**Work required**
Would you please write out only the lines running from the top of the listing through the one holding "Outlined on this", exactly, with both ends kept and pictures left out?

**Recorded data**
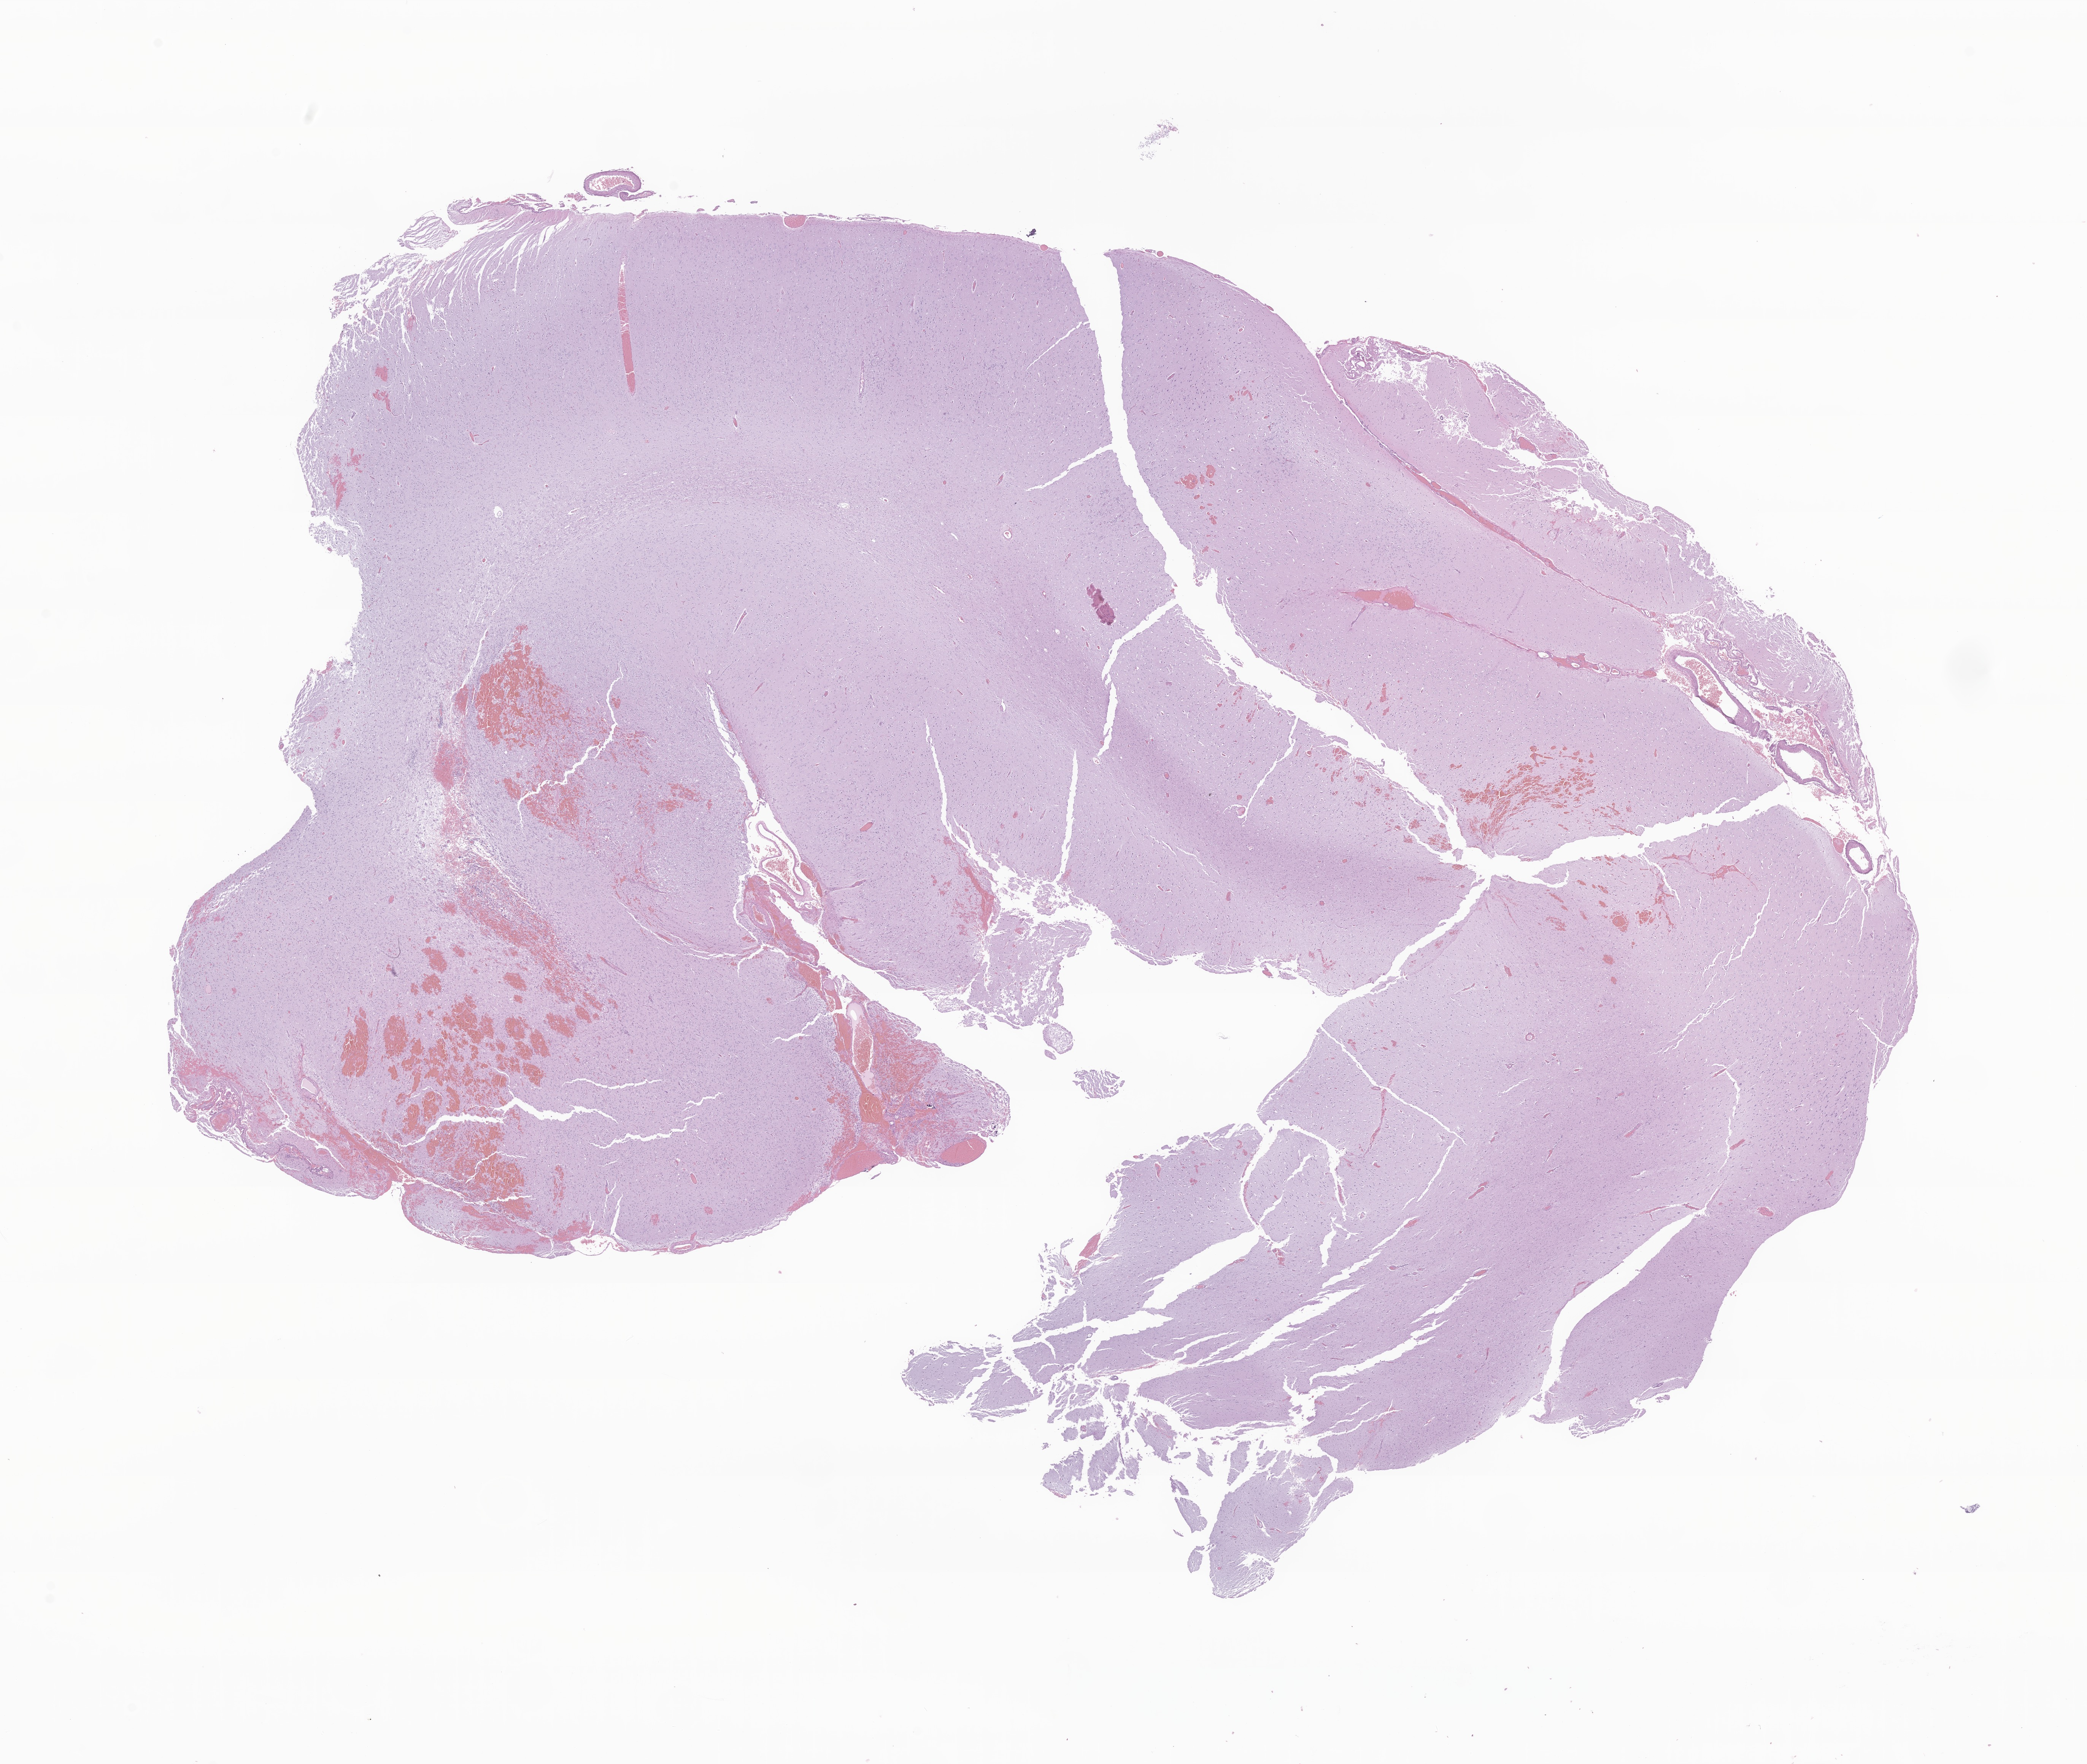
Digitized H&E-stained section of tumor tissue from the temporal lobe — shown as a low-resolution overview of the whole scanned area (about 23.1 x 19.6 mm); formalin-fixed paraffin-embedded section. Patient female; age 172 months (14 years 4 months).
Recorded diagnosis: Glioma, malignant.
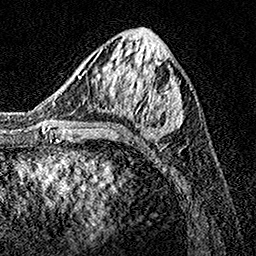
Breast MRI, one axial slice. Slice 57 of 160 in the series (ordered by position). Cropped to one breast. Dynamic contrast-enhanced series, time point 2 of 7 at this slice position (early post-contrast). 1.5 T. TE 3.5 ms, TR 7.2 ms. 1 mm slice thickness. 256 × 256 image matrix, field of view 165 × 165 mm. Female patient.
Outlined on this slice (semi-automatic segmentation, software-assisted and operator-edited):
- enhancing-tissue mask used for the functional tumour volume (all voxels passing the contrast-enhancement thresholds inside the analysis volume; usually the tumour): bounding box [x1, y1, x2, y2] px = [77, 33, 183, 132]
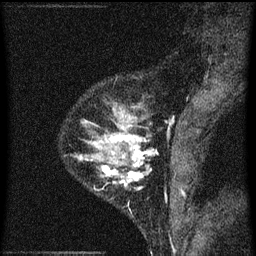
Breast MRI (dynamic contrast-enhanced), one sagittal slice; position 19 of 60 along the scan axis; dynamic contrast-enhanced series, image 2 of 3 at this slice position (ordered by acquisition); 1.5 T; TE 4.2 ms, TR 8 ms; 256 × 256 image matrix, field of view 180 × 180 mm. Female patient, age 33 years.
Structures marked on this image (semi-automatic segmentation, software-assisted and operator-edited):
- analysis volume of interest (the breast-tissue region the enhancement analysis was run in; not a lesion): bounding box (x1, y1, x2, y2) in pixels: (75, 118, 152, 191)
- tumour enhancement mask (voxels above the 70 % enhancement threshold inside the analysis volume of interest): (79, 126, 147, 187)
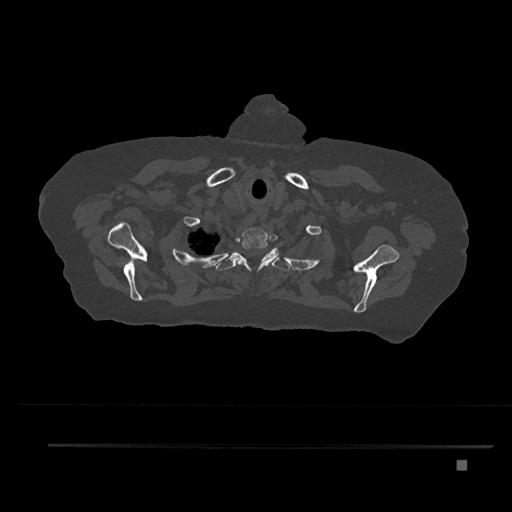
CT including the spine, one axial slice. Slice 684 of 797 in the series (ordered by position). Reconstruction kernel Br40s/3. 120 kVp. Bone window (W 1800 / L 400 HU). 512 × 512 image matrix. Patient: female, 76 years. Case-level facts recorded for this patient, not image findings: primary cancer: lung; vertebrae with lytic lesions (as recorded): T11, L3.
Structures marked on this image (semi-automatic segmentation, software-assisted and operator-edited):
- T1 vertebra: bounding box [x1, y1, x2, y2] px = [236, 227, 279, 271]
- T2 vertebra: [207, 247, 290, 272]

**Result of the exercise**
Digitized H&E-stained section of tumor tissue from the temporal lobe — shown as a low-resolution overview of the whole scanned area (about 23.1 x 19.6 mm); formalin-fixed paraffin-embedded section. Patient female; age 172 months (14 years 4 months).
Recorded diagnosis: Glioma, malignant.
Breast MRI, one axial slice. Slice 57 of 160 in the series (ordered by position). Cropped to one breast. Dynamic contrast-enhanced series, time point 2 of 7 at this slice position (early post-contrast). 1.5 T. TE 3.5 ms, TR 7.2 ms. 1 mm slice thickness. 256 × 256 image matrix, field of view 165 × 165 mm. Female patient.
Outlined on this slice (semi-automatic segmentation, software-assisted and operator-edited):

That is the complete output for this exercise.